Elevators are wonderful inventions. If you feel like resting your weary legs after a hard day of work, the set of stairs to your apartment may seem insurmountable.  "Ah-HA!" you suddenly remember, "I can take the elevator all whilst using minimal effort and maximum laziness!" (Don't worry, I'm not judging anyone. I'm just pointing out the facts...)

Whatever your reasons may be for taking the elevator, there is a unique (and assuredly unintended) set of guidelines which should be followed at all times.  Unfortunately, I know few of these rules. However, through my various elevator exploits, I have come to realize that there are four main categories of riders who frequent these wonderful machines.

CATEGORY 1: "The Closer"    This delightfully condemning term refers to individuals, such as myself, who frantically attempt to close the door of an elevator before anyone else can enter.  Where this apparent fear of fellow riders originated, I've not a clue.  What I do know, however, is the feeling of relief and satisfaction as the lift doors close, leaving me alone with four walls and six florescent light bulbs as companions. On a positive note, many Closers have honed their reflexes to the point where they can rapidly press the "close door" button with exceptional speed.

CATEGORY 2: "The Conversationalist"   This individual will needlessly initiate small talk (or in the worst-case scenario, a conversation), subjecting any trapped elevator riders to seconds of excruciating friendliness.  Although this type of elevator rider may seem harmless, do not be fooled by their cunning wit and distracting banter. If you are not careful, you may be lured into a seemingly-important conversation, only to realize that you have missed your stop on the 10th floor.  Furthermore, people who ride the elevator cab be preoccupied with their cellphones, late for an important meeting, suffering from a debilitating injury, or simply resting their legs.  In other words, they might not be receptive to friendly banter.

CATEGORY 3: "The Looker"   This category of elevator rider tends to mimic the frenzied behavior of Chicken Little (who constantly fears that the sky is falling down). Deranged and erratic looks as well as awkward body movements are common characteristics of such an individual. Left, right, up down, diagonal, rectangle - there's no telling in which direction this person will look.  But do not be alarmed - the Looker is most always harmless and will extract themselves from the stifling elevator atmosphere upon arrival to their floor.

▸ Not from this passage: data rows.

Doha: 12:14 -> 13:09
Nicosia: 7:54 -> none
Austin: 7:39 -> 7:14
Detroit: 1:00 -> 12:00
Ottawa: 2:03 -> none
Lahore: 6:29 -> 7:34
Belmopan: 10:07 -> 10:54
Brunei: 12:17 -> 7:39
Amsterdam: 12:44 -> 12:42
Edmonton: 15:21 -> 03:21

CATEGORY 4: "The Dasher"  You can find this character waiting anxiously in front of any elevator door, anticipating the right moment rush onto the elevator to claim a spot within.  These passengers can be quite tenacious and will let nothing obstruct their path, including injured war veterans, babies in strollers, or those who blog about mundane, daily occurrences. These individuals are commonly, but not always, cross-categorized with "closers" and can vary widely in age.

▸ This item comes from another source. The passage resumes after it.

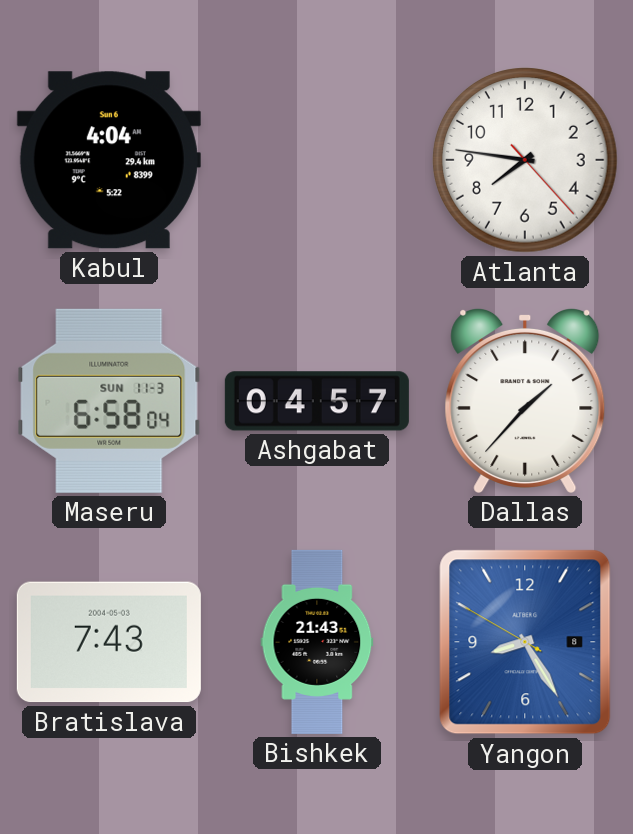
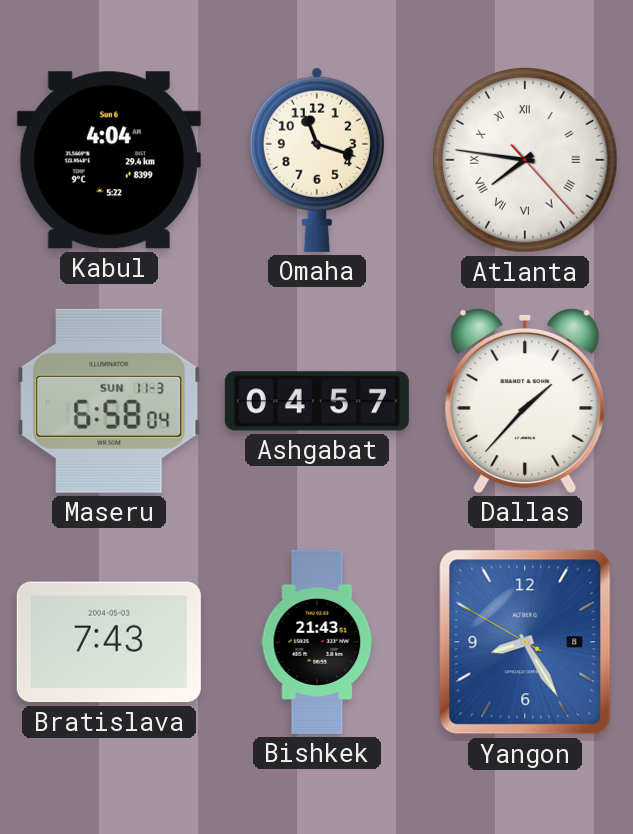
Omaha: none -> 11:18
Atlanta numerals: Arabic -> Roman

As our journey through the World of Elevator Etiquette comes to a close, it is important to remember that some lift passengers can be selfish and stubborn, especially when a private or speedy elevator ride is at stake. However, there is hope!  Perhaps this entry will prompt any offenders to reform their habits and heed the guidelines of elevator etiquette (as for the author's habits, all methods of reform have been unsuccessful...)  Nonetheless, I hope that you are now aptly prepared to handle any situation that comes your way...in regards to elevators of course.  Just remember to be cautious - it's a wild world out there.